When Is the Accuracy-Related Penalty Imposed?

The IRS imposes the accuracy-related penalty when the taxpayer’s underpayment of federal taxes is due to a substantial understatement of income tax, negligence, or other errors in the tax return. The civil tax penalty is 20% of the underpayment. The main reason for implementing an accuracy-related penalty is to encourage the accurate payment and filing of annual tax returns.  

Underpayment of Taxes 

For the IRS to impose the 20% accuracy-related penalty against the taxpayer, there must be an underpayment in taxes related to one of the following instances identified in 26 USC Section 6662(b)

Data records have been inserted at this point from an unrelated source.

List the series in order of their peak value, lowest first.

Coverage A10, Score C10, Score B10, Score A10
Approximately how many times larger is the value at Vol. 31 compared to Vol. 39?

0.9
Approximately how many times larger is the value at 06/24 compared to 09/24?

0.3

  • Disregard of rules, regulations, or negligence; 
  • Any substantial understatement of income taxes; 
  • Any substantial valuation misstatement; 
  • Any substantial overstatement of pension liabilities; 
  • Any substantial estate tax or gift tax valuation understatement; 
  • Any disallowance of claimed tax benefits because of a transaction lacking economic substance; 
  • Any undisclosed foreign financial asset understatement; or 
  • Any inconsistent estate basis. 

The accuracy-related penalty is not applicable if the taxpayer can show that the underpayment is due to a reasonable cause and that the taxpayer acted in good faith. Reasonable cause is considered on a case-by-case basis with a determinant factor being the extent to which the taxpayer exerted effort to determine the proper tax liability. Other factors include the following: 

  • Experience, knowledge, and education of the taxpayer; 
  • The complexity of the law; 
  • The novelty of issue or the first impression to the courts; 
  • Whether there was no receipt of the third party’s information return/reliance; 
  • Adequate records; 
  • The credibility of the taxpayer; and 
  • Reliance on tax adviser advice. 

Procedural Defense 

Aside from the reasonable cause defense, the taxpayer can raise a procedural defense.  

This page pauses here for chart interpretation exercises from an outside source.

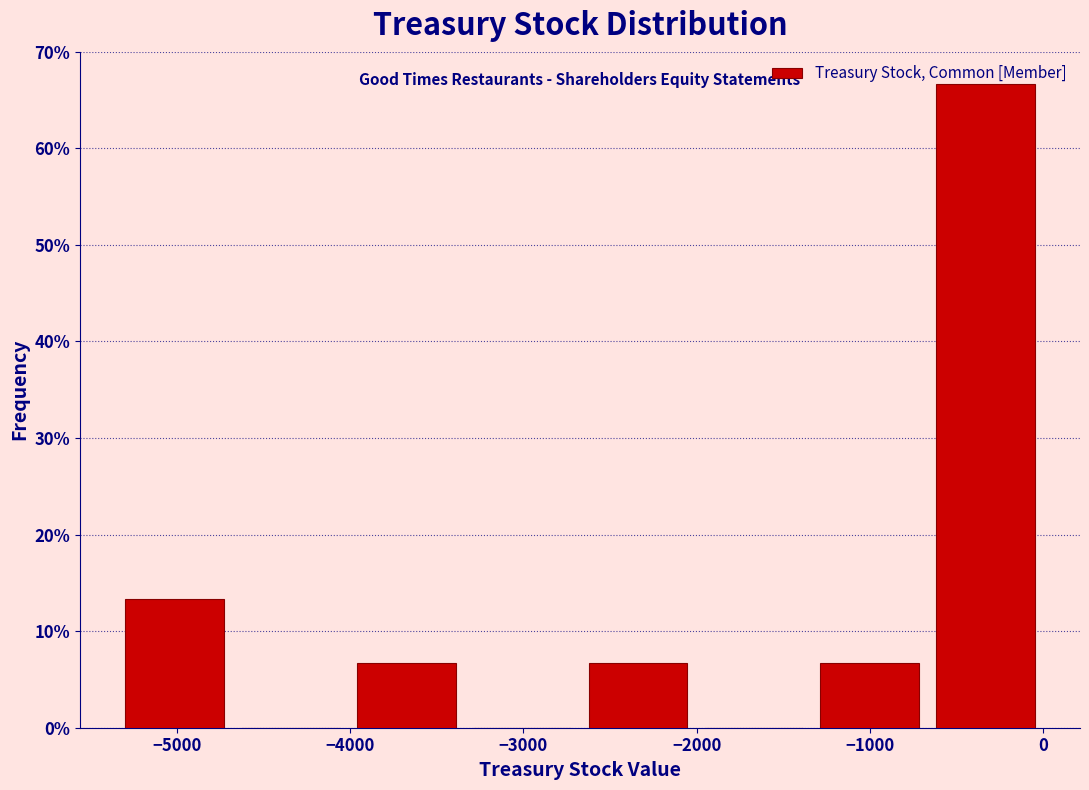

What is the height of the bar covering -1300 to -700 on the x-axis? Neither the bar edges nor the heights are printed on the chart, so give them approximately, as read against the axes.

7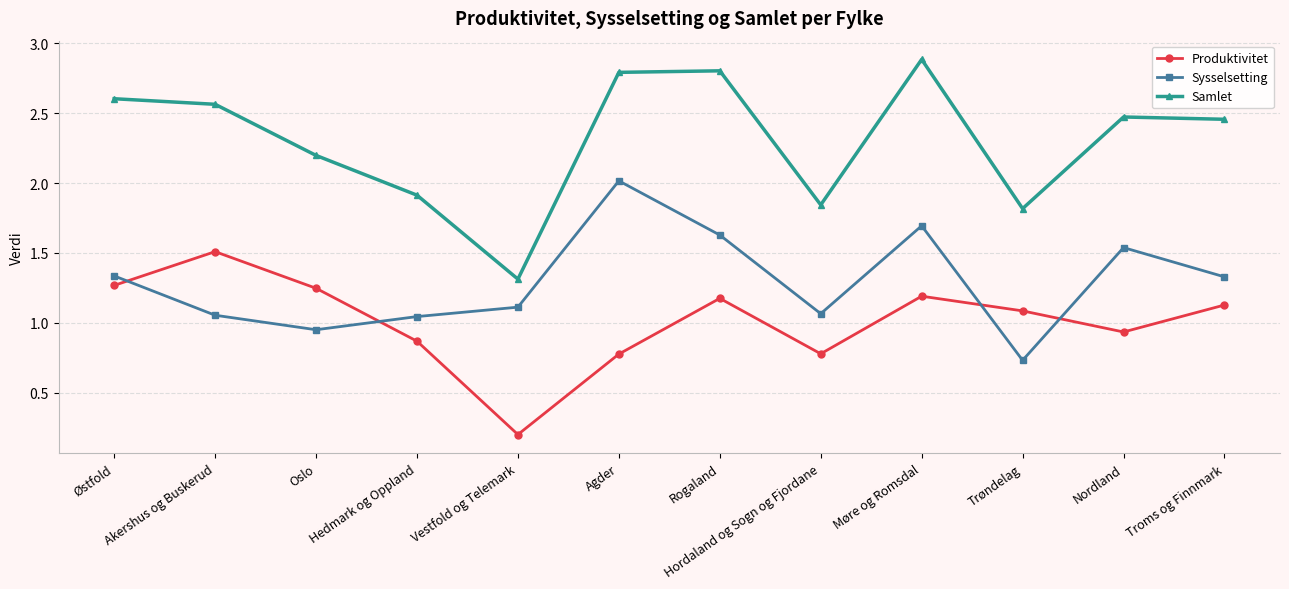

Which series changed the most between Agder and Hordaland og Sogn og Fjordane?

Sysselsetting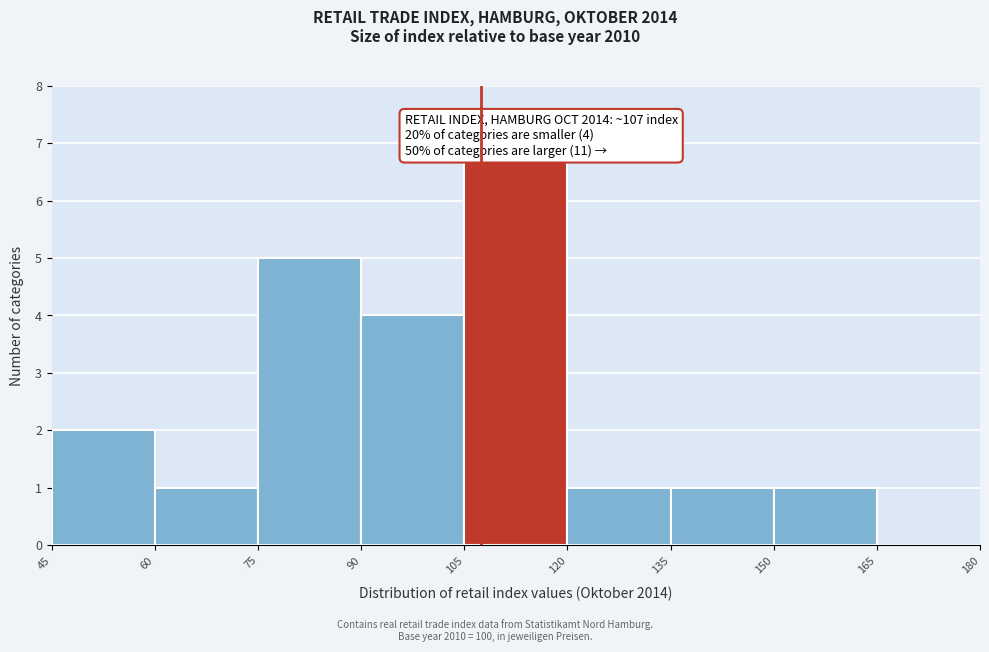

Over which range of the x-axis is the bar tallest?

105 to 120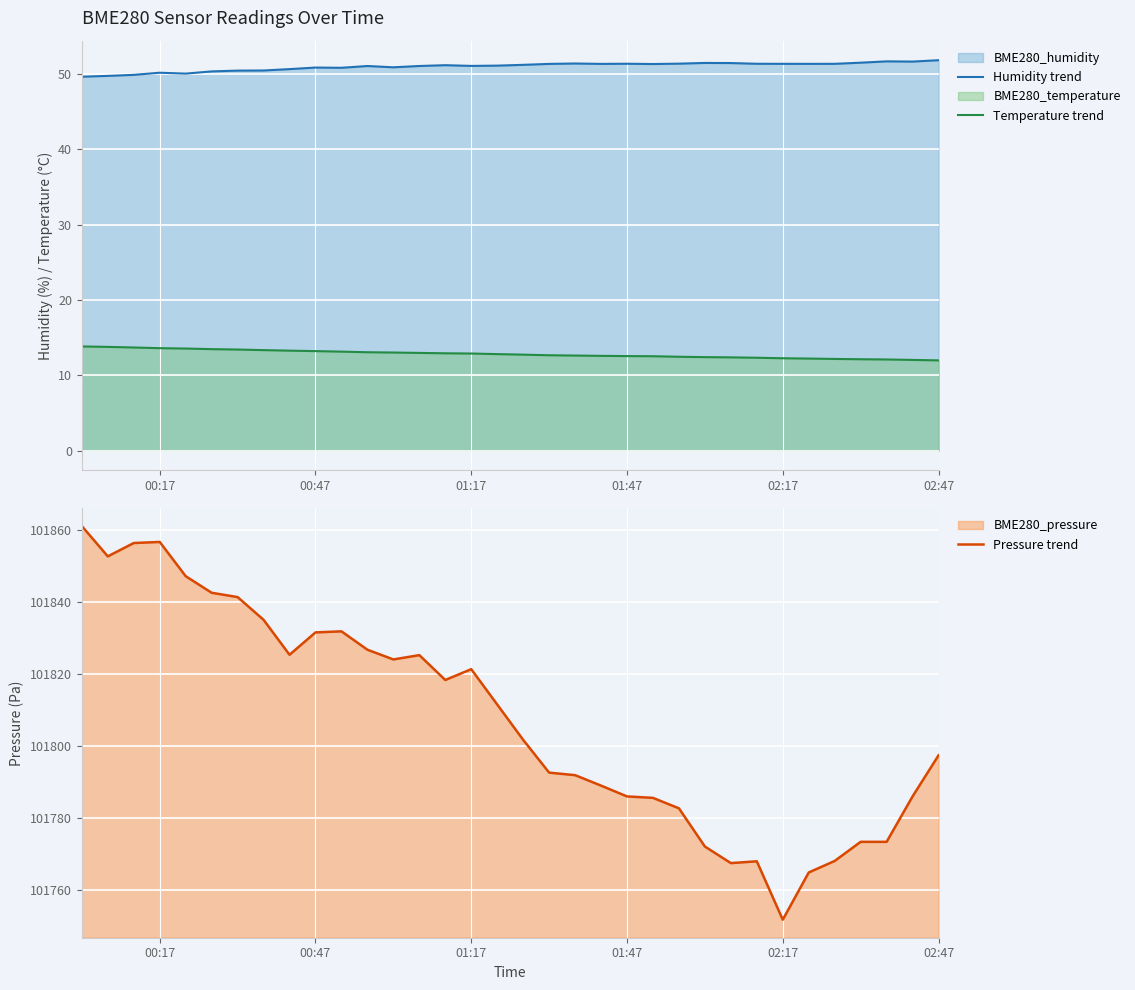

Does the chart display data point markers on the line(s)?

No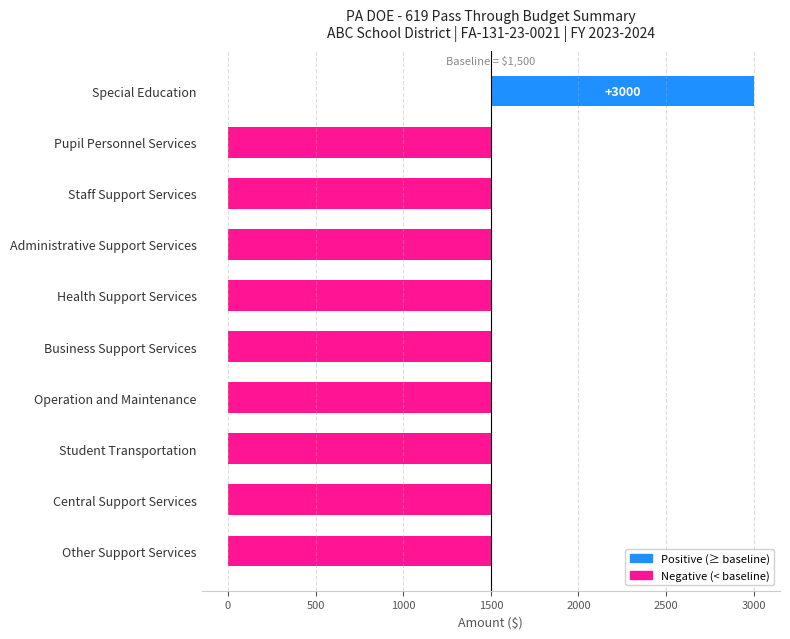

Are the bars horizontal?

Yes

As for the procedural argument, the IRS must show that the accuracy-related penalty is approved in writing by its examiner’s immediate supervisor. The IRS must do this not later than the issuance date of the notice of deficiency asserting the subject penalty. Failure of the IRS in proving the procedural burden will make the taxpayer avoid accuracy-related penalties. 

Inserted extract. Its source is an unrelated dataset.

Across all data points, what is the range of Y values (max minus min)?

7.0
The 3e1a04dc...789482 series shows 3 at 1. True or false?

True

For the imposition of the accuracy-related penalty, the Internal Revenue Code imposes the burden of proof on the IRS to establish that the accuracy related penalty is warranted under IRC Section 6662(b). Suppose the taxpayer can show credible evidence of good faith to comply with U.S. tax laws, correctly substantiate items, maintain records, and cooperate with reasonable IRS requests, then the IRS may have difficulty carrying the burden of proof.